The main characteristics of China's capital market are the rapid development of the stock market and the relatively slow development of the corporate bond market, which is not conducive to the reduction of corporate financing costs. China enterprises show a strong preference for equity financing, which is contrary to the analysis conclusion of MM theory, because the qualification examination and certification of issuing bonds in China is much stricter than that of listing stocks. Obviously, the higher threshold for issuing bonds weakens the desire of enterprises to pursue debt and tax savings. With the development of China's securities market, while vigorously developing direct financing through the securities market, we actively use debt financing, especially by issuing corporate bonds and convertible bonds to raise funds.
4. Improve the corporate governance structure and establish a dynamic optimization mechanism of capital structure.

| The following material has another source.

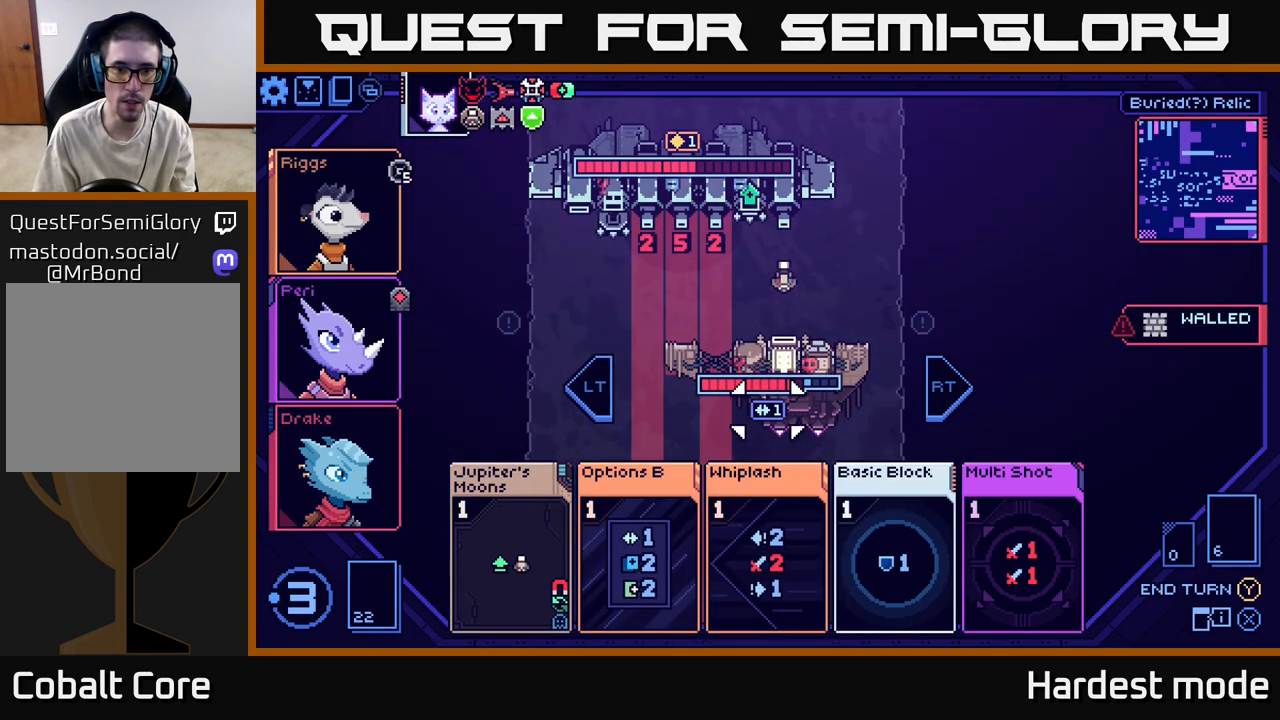
{"buttons": [], "left_stick": "center", "right_stick": "center", "events": []}
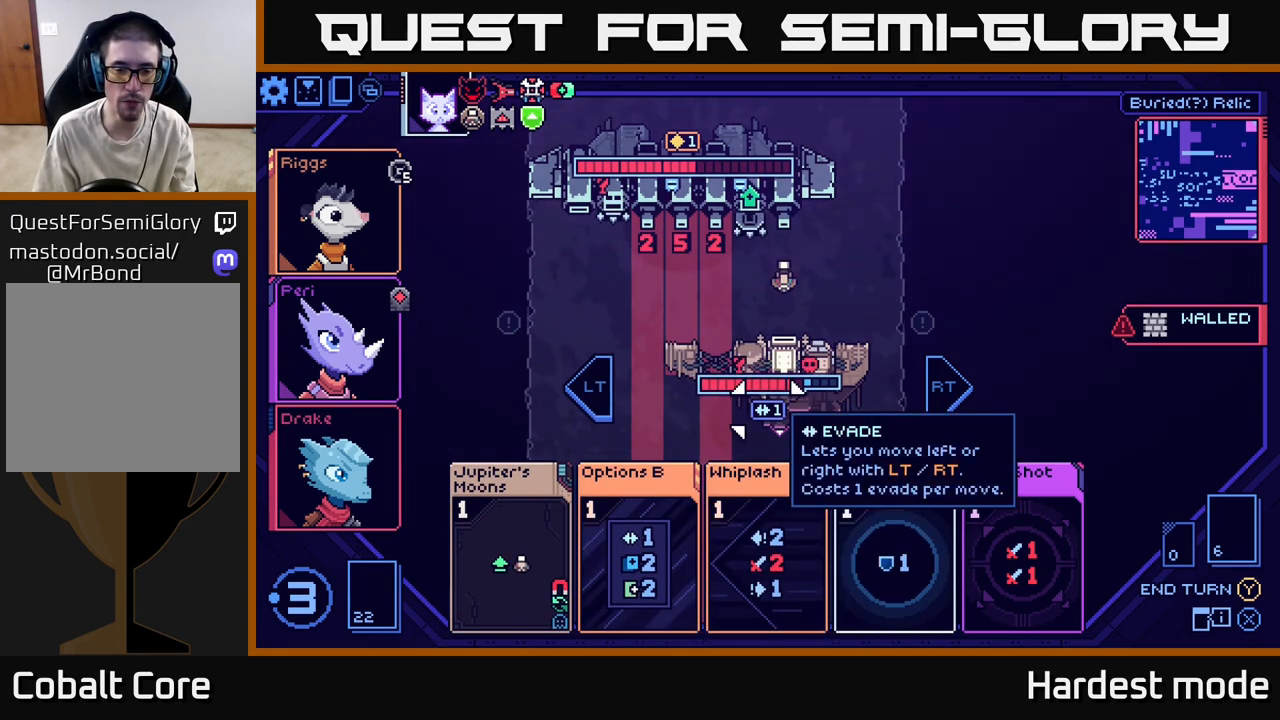
{"buttons": [], "left_stick": "center", "right_stick": "center", "events": []}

Under the condition of perfect market economy, through the financial constraints on investors and the interaction of various constraint mechanisms such as capital market, manager market and banking institutions, the behavior of company operators is controlled under the condition of separation of the two rights to ensure the fundamental interests of investors. In view of the distortion of the capital structure of listed companies, China should establish a structural dynamic optimization mechanism of the capital structure. Enterprise capital structure should be coordinated with enterprise development strategy and constantly adapt to the requirements of development strategy for capital structure. For any enterprise, because the relationship between supply and demand in the market is constantly changing, the composition of capital is also constantly changing, and the capital structure is always in a dynamic state. For the management of capital structure, we should strengthen the financial budget constraint of the company, strengthen the supervision of investors on the company, establish a profit sharing plan, make the company form an effective incentive mechanism and restraint mechanism, and urge operators to consciously borrow money to raise funds.